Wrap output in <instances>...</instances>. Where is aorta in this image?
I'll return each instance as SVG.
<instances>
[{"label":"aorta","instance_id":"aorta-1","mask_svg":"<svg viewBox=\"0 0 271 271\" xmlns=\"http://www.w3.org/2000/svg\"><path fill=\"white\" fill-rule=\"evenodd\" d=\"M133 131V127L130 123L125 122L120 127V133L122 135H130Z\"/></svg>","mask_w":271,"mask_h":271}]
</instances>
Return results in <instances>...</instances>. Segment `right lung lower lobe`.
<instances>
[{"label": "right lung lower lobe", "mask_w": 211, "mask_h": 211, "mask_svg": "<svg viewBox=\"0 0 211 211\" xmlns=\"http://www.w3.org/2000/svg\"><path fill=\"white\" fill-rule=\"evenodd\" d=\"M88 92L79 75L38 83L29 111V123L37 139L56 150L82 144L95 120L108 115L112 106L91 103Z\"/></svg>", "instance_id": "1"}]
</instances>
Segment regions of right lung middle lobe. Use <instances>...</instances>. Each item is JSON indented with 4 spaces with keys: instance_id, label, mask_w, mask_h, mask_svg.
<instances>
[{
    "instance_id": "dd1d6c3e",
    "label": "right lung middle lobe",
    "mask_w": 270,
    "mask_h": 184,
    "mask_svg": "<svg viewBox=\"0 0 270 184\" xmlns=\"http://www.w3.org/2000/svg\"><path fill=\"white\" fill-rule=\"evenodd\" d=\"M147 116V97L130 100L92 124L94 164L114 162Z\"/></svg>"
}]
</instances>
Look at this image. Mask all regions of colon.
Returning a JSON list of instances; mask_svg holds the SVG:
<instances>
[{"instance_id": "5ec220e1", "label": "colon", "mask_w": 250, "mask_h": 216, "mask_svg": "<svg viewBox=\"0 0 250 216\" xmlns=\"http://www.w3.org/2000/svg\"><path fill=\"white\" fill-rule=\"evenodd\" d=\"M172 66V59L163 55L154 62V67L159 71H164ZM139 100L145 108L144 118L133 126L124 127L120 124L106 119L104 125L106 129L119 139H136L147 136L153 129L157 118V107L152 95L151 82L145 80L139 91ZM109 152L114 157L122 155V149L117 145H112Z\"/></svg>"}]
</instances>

:::::

# [PROBLEM DETAILS]
Reproduce verbatim everything from the line containing "Segment regions of" down to the end of the records above, including both of those lines.

# [SOLUTION TO THE EXERCISE]
Segment regions of right lung middle lobe. Use <instances>...</instances>. Each item is JSON indented with 4 spaces with keys: instance_id, label, mask_w, mask_h, mask_svg.
<instances>
[{
    "instance_id": "dd1d6c3e",
    "label": "right lung middle lobe",
    "mask_w": 270,
    "mask_h": 184,
    "mask_svg": "<svg viewBox=\"0 0 270 184\" xmlns=\"http://www.w3.org/2000/svg\"><path fill=\"white\" fill-rule=\"evenodd\" d=\"M147 116V97L130 100L92 124L94 164L114 162Z\"/></svg>"
}]
</instances>
Look at this image. Mask all regions of colon.
Returning a JSON list of instances; mask_svg holds the SVG:
<instances>
[{"instance_id": "5ec220e1", "label": "colon", "mask_w": 250, "mask_h": 216, "mask_svg": "<svg viewBox=\"0 0 250 216\" xmlns=\"http://www.w3.org/2000/svg\"><path fill=\"white\" fill-rule=\"evenodd\" d=\"M172 66V59L163 55L154 62V67L159 71H164ZM139 100L145 108L144 118L133 126L124 127L120 124L106 119L104 125L106 129L119 139H136L147 136L153 129L157 118V107L152 95L151 82L145 80L139 91ZM109 152L114 157L122 155V149L117 145H112Z\"/></svg>"}]
</instances>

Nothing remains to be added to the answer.